Today, in her apartment at the institute's new campus, one finds Sanghamitra singing lullabies while strategising for a complex CISCO case study.

The days when an Indian woman would renounce an ambitious career for motherhood are gone. Completing a successful PGPX term at the IIM-A are three young mothers, each with a kid not older than three years.

The 'supermoms', as their peers call them, have jettisoned conventional norms of wilting under social pressure and turned demanding joint families and in-laws into their strength.

In an average age group of 29-32, most flaunt an average 9.8 years of work experience. Sanghamitra and Samyuktha Surendran, another PGPX student at IIM-A, have their mothers and mothers-in-law coming over alternately to take care of the kids as they study for 18 hours a day. Thirty-two-year-old Lakshmi Kumar's parents-in-law have moved in from Trivandrum for the duration of the course to help with her three-year-old son.

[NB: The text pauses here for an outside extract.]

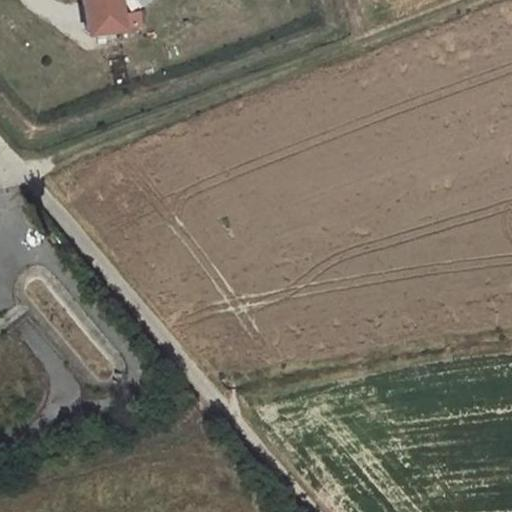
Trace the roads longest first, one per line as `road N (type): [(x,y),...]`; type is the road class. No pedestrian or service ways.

"Most women get stuck at middle level management as by their mid-twenties, there is tremendous social pressure to 'settle down'. Most succumb and make do with just a cushy job rather than pursuing a focused career. But now, as the Indian economy surges, the Indian woman is not going to be happy with standing in the sidelines," Sanghamitra says, adding that only five women in this PGPX batch of 61— i.e., less than 10 per cent—pretty much resemble India Inc's top management today.

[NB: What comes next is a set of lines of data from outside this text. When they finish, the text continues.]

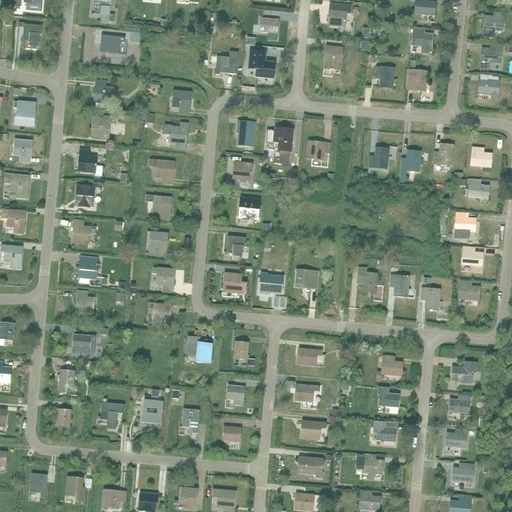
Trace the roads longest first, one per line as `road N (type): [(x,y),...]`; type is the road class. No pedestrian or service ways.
road 1 (residential): [(261,475),(32,450),(39,306)]
road 2 (residential): [(296,108),(218,101),(211,109),(195,302),(219,318),(276,323)]
road 3 (residential): [(39,306),(60,80)]
road 4 (residential): [(427,337),(499,335),(511,191)]
road 5 (residential): [(427,337),(413,511)]
road 6 (residential): [(451,116),(296,108)]
road 7 (residential): [(261,475),(276,323)]
road 8 (residential): [(427,337),(276,323)]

Lakshmi quit her five-year-old job with a retail company in Moscow and 29-year-old Samyuktha chose to study over a steady job with a consulting firm in Chennai. "The pedagogy is excellent, but extremely demanding and hectic. We sometimes have guilt pangs about whether we are doing the right thing. But to stay abreast in the corporate world, we will be increasingly doing this smart juggling," Samyuktha said.

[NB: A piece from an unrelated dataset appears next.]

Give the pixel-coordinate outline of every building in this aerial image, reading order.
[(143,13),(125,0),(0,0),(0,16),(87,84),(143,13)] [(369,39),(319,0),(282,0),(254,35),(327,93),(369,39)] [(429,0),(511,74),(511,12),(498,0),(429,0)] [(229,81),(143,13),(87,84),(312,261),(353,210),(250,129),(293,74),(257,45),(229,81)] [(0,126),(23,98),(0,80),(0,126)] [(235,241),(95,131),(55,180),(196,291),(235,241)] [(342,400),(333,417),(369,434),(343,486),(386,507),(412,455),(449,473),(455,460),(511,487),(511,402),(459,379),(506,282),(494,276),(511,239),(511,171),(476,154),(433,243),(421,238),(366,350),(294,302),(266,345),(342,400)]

If their husbands couldn't join, a long distance relationship was not a tough decision. "My husband is still in Moscow, he couldn't have taken a break for a year," said Lakshmi. Samyuktha's husband is in Chennai, pursuing a law practice while Sanghamitra's husband is continuing with TCS in Singapore.

Coordinator of the PGPX course Prof G Raghuram told DNA that they did realise it could initially be tough for the women, but they are not disappointed as the response for the next batch is even better. "The ladies are very courageous and are doing a phenomenally good job. We find absolutely no difference in their commitment or performance vis-à-vis their male counterparts. We strongly encourage more women to join the course," he said.